Question de Mme ESPAGNAC Frédérique (Pyrénées-Atlantiques - SER) publiée le 13/11/2025
Mme Frédérique Espagnac appelle l'attention de Mme la ministre déléguée auprès du Premier ministre, chargée de l'égalité entre les femmes et les hommes et de la lutte contre les discriminations sur la question du calcul des droits à la retraite des parents ayant eu des enfants mort-nés. Jusqu'en 2023, les parents d'enfants nés sans vie (dits enfants mort-nés) ne pouvaient pas toujours faire reconnaître cet enfant dans leurs droits sociaux, notamment pour la majoration de pension de retraite. La réforme intervenue en 2023 (décret d'application des articles 79-1 et 79-2 du Code civil et de la réforme du livret de famille) a permis d'inscrire ces enfants dans le livret de famille, marquant une avancée symbolique majeure dans la reconnaissance du deuil périnatal.

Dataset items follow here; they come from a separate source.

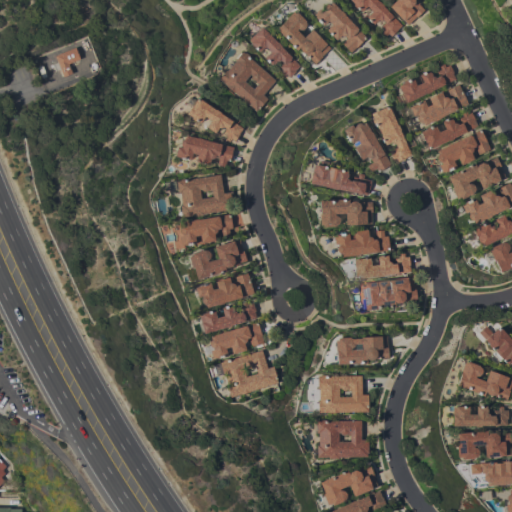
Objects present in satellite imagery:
road: (190, 7)
building: (405, 9)
building: (406, 9)
building: (376, 15)
building: (377, 15)
building: (338, 25)
building: (338, 26)
building: (301, 37)
building: (302, 38)
building: (272, 51)
building: (272, 51)
building: (65, 60)
building: (65, 60)
road: (480, 61)
road: (195, 78)
building: (246, 80)
building: (246, 80)
building: (425, 82)
building: (425, 82)
building: (438, 105)
building: (438, 105)
road: (291, 110)
building: (212, 119)
building: (213, 120)
building: (447, 129)
building: (448, 129)
building: (389, 132)
building: (390, 133)
building: (366, 145)
building: (365, 146)
building: (202, 150)
building: (460, 150)
building: (203, 151)
building: (460, 151)
building: (474, 176)
building: (475, 176)
building: (337, 178)
building: (337, 179)
road: (397, 185)
building: (200, 195)
building: (201, 195)
building: (488, 203)
building: (488, 203)
building: (343, 211)
building: (344, 212)
building: (203, 228)
building: (202, 229)
building: (493, 229)
building: (492, 230)
building: (359, 242)
building: (360, 242)
building: (501, 255)
building: (501, 256)
building: (216, 258)
building: (217, 259)
building: (379, 266)
building: (380, 266)
building: (223, 290)
building: (224, 290)
building: (386, 292)
building: (386, 292)
road: (477, 300)
road: (300, 311)
building: (225, 316)
building: (227, 316)
road: (367, 323)
road: (63, 334)
parking lot: (0, 339)
building: (234, 339)
building: (234, 340)
building: (498, 343)
building: (500, 345)
building: (359, 349)
building: (360, 349)
road: (410, 365)
building: (246, 373)
building: (247, 373)
building: (482, 381)
building: (483, 381)
parking lot: (20, 392)
building: (340, 394)
building: (340, 394)
road: (60, 397)
parking lot: (2, 400)
road: (11, 404)
road: (4, 405)
building: (477, 416)
building: (478, 416)
road: (36, 421)
road: (48, 428)
building: (339, 439)
building: (339, 439)
building: (481, 444)
building: (482, 444)
road: (77, 447)
road: (66, 464)
building: (2, 470)
building: (1, 471)
building: (496, 472)
building: (496, 473)
building: (346, 484)
building: (347, 484)
road: (150, 486)
building: (508, 500)
building: (508, 501)
building: (360, 503)
building: (360, 504)
building: (9, 509)
building: (9, 509)
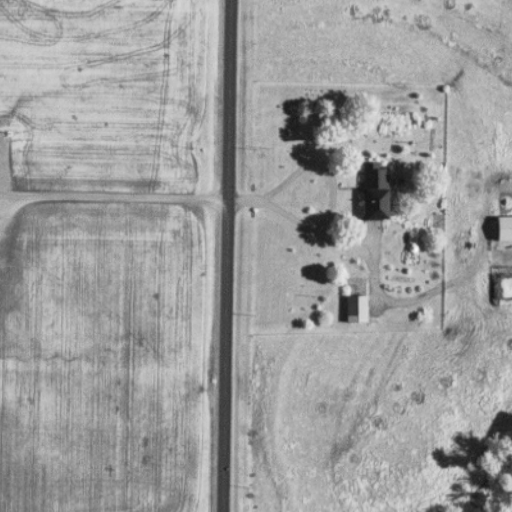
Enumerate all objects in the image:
road: (327, 181)
building: (372, 190)
road: (113, 198)
building: (502, 226)
road: (226, 256)
building: (354, 307)
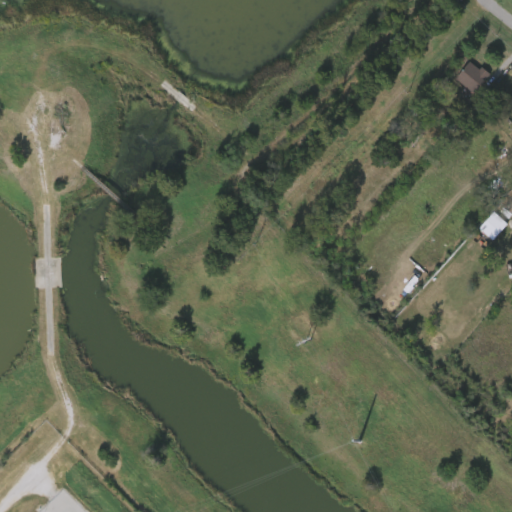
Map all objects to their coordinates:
road: (499, 11)
road: (363, 72)
building: (471, 76)
building: (458, 79)
building: (509, 93)
road: (36, 115)
wastewater plant: (191, 281)
road: (29, 479)
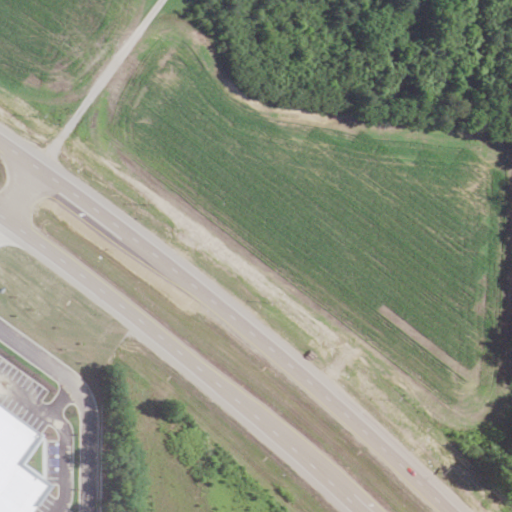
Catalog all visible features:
road: (79, 108)
road: (232, 317)
road: (179, 352)
building: (16, 466)
building: (7, 478)
road: (353, 507)
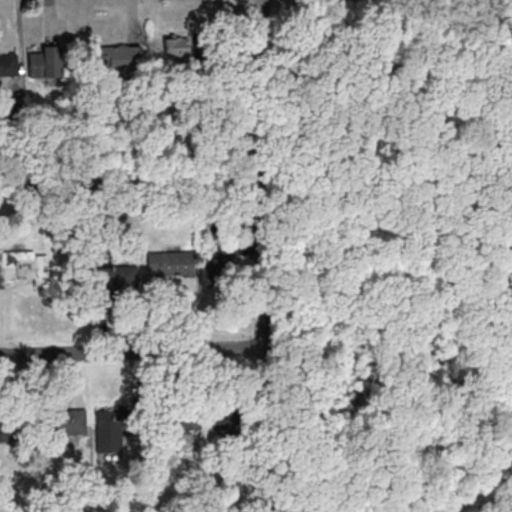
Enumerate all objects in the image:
building: (178, 46)
building: (116, 58)
building: (44, 61)
building: (8, 64)
building: (215, 142)
building: (163, 145)
road: (260, 256)
building: (235, 262)
building: (170, 263)
building: (25, 266)
building: (114, 277)
road: (357, 292)
road: (132, 350)
building: (71, 422)
building: (282, 422)
building: (181, 423)
building: (110, 424)
building: (10, 429)
building: (226, 430)
road: (467, 466)
road: (392, 496)
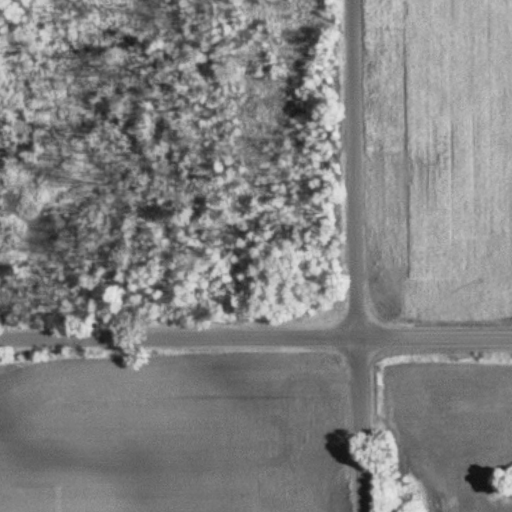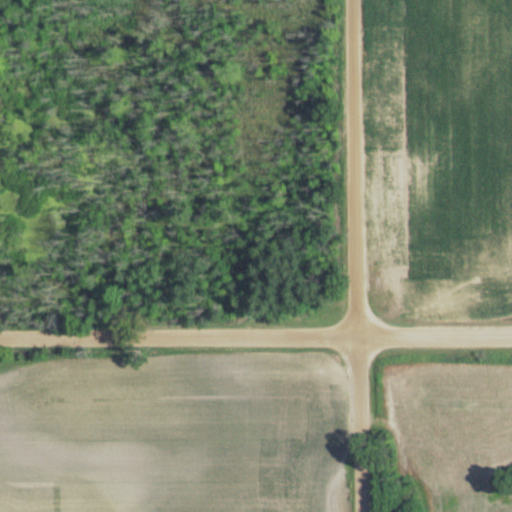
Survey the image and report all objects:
road: (354, 255)
road: (256, 335)
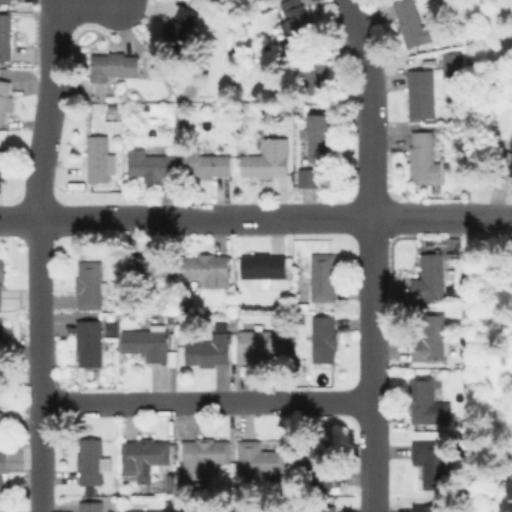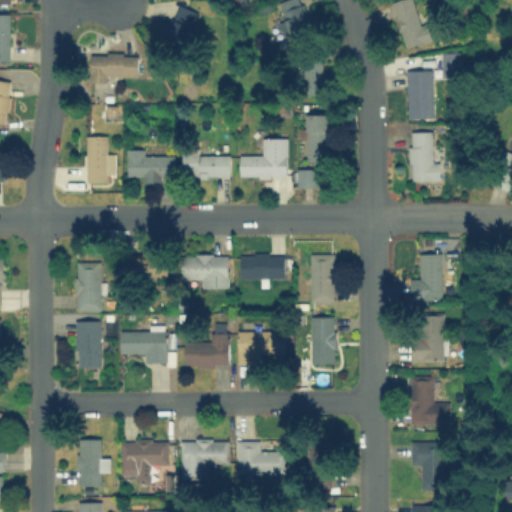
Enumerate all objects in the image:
building: (4, 1)
building: (5, 1)
road: (82, 1)
building: (294, 16)
building: (408, 21)
building: (409, 22)
building: (178, 27)
building: (4, 35)
building: (4, 36)
building: (450, 63)
building: (112, 64)
building: (111, 65)
building: (312, 75)
building: (313, 78)
building: (419, 93)
building: (3, 98)
building: (3, 99)
building: (315, 136)
building: (315, 136)
building: (510, 143)
building: (510, 143)
building: (421, 155)
building: (422, 156)
building: (96, 157)
building: (98, 158)
building: (265, 159)
building: (265, 159)
building: (1, 163)
building: (1, 163)
building: (205, 163)
building: (506, 163)
building: (204, 164)
building: (148, 165)
building: (148, 165)
building: (503, 171)
building: (307, 177)
road: (256, 217)
road: (370, 254)
road: (38, 255)
building: (260, 264)
building: (261, 265)
building: (149, 266)
building: (143, 267)
building: (1, 268)
building: (205, 268)
building: (205, 268)
building: (321, 276)
building: (426, 277)
building: (427, 277)
building: (0, 281)
building: (86, 284)
building: (87, 285)
building: (428, 337)
building: (321, 338)
building: (428, 338)
building: (87, 342)
building: (144, 342)
building: (144, 343)
building: (256, 343)
building: (258, 344)
building: (207, 349)
building: (208, 349)
road: (205, 398)
building: (421, 398)
building: (425, 401)
building: (141, 455)
building: (200, 455)
building: (141, 456)
building: (256, 458)
building: (257, 458)
building: (87, 460)
building: (89, 461)
building: (320, 461)
building: (427, 461)
building: (424, 462)
building: (1, 467)
building: (1, 472)
building: (319, 472)
building: (509, 487)
building: (509, 488)
building: (426, 505)
building: (88, 506)
building: (427, 507)
building: (321, 508)
building: (144, 510)
building: (146, 510)
building: (322, 510)
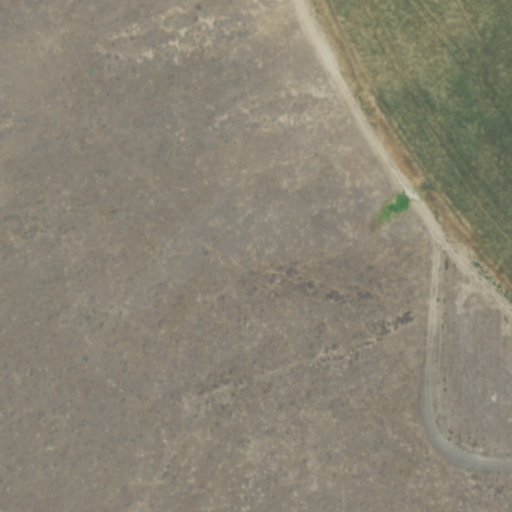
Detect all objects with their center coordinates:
crop: (454, 89)
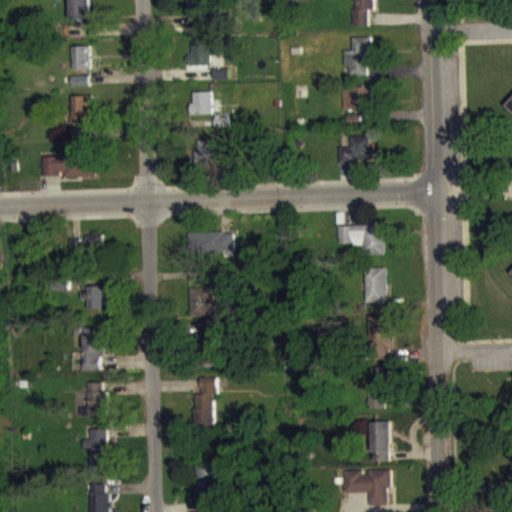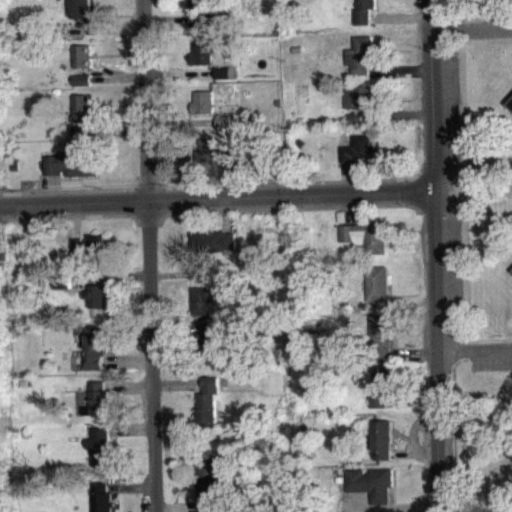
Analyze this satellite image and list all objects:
building: (198, 14)
building: (363, 16)
building: (81, 17)
road: (470, 29)
building: (207, 62)
building: (83, 66)
building: (359, 66)
building: (222, 83)
building: (82, 90)
road: (430, 94)
building: (510, 101)
building: (358, 107)
building: (203, 112)
building: (510, 114)
building: (82, 125)
building: (355, 128)
building: (359, 158)
building: (207, 162)
building: (71, 175)
road: (216, 197)
building: (364, 246)
building: (212, 252)
building: (88, 255)
road: (148, 256)
building: (61, 292)
building: (377, 294)
building: (95, 306)
building: (203, 311)
building: (381, 342)
road: (476, 348)
road: (440, 350)
building: (213, 351)
building: (96, 358)
building: (381, 396)
building: (99, 408)
building: (207, 410)
building: (382, 450)
building: (99, 457)
building: (212, 488)
building: (370, 493)
building: (101, 501)
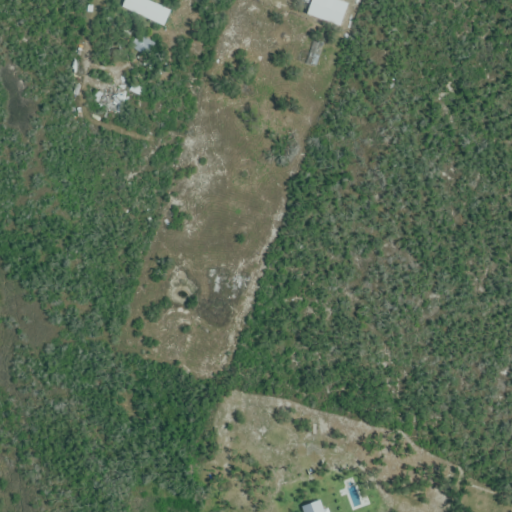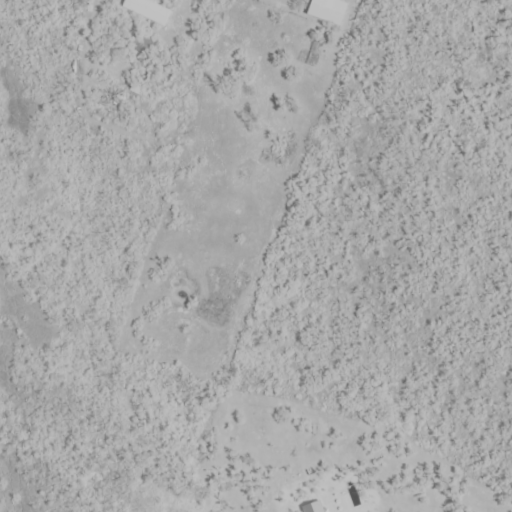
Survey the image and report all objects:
building: (148, 10)
building: (327, 11)
building: (141, 45)
building: (110, 99)
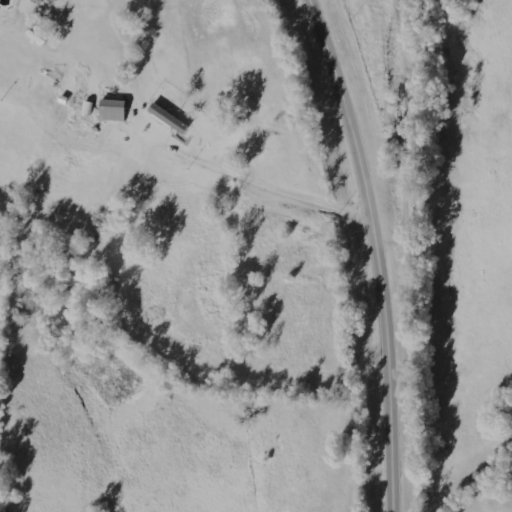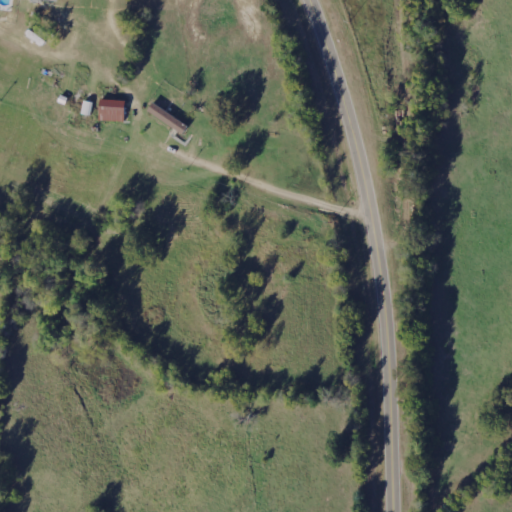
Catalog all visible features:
building: (43, 0)
road: (386, 91)
building: (85, 109)
building: (110, 111)
building: (165, 119)
road: (271, 188)
road: (385, 251)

Toutefois, cette mesure ne s'applique pas rétroactivement. Ainsi, les parents dont la retraite a été liquidée avant 2023 ne peuvent pas bénéficier de la majoration pour enfants mort-nés, même si leur livret de famille a été mis à jour et qu'ils remplissent aujourd'hui toutes les conditions objectives. Cette situation est vécue comme une injustice par de nombreux parents qui ont vécu la perte d'un enfant. En effet, deux assurés, ayant chacun perdu un enfant à la naissance, peuvent être traités différemment ; celui parti à la retraite après 2023 bénéficie de la reconnaissance et de la majoration mais celui parti avant 2023 en est exclu. Ils attendent donc la suppression de cette notion de non rétroactivité. Il apparaît donc nécessaire de faire un geste envers les parents concernés, qui décrivent la non-majoration de leur pension au moment de leur retraite comme très violente, comme si leur enfant n'avait jamais existé. Aussi, s'agissant de situations extrêmement douloureuses, elle lui demande de bien vouloir envisager de prendre des dispositions pour remédier à cette injustice et ainsi restaurer l'égalité entre parents touchés par un deuil périnatal.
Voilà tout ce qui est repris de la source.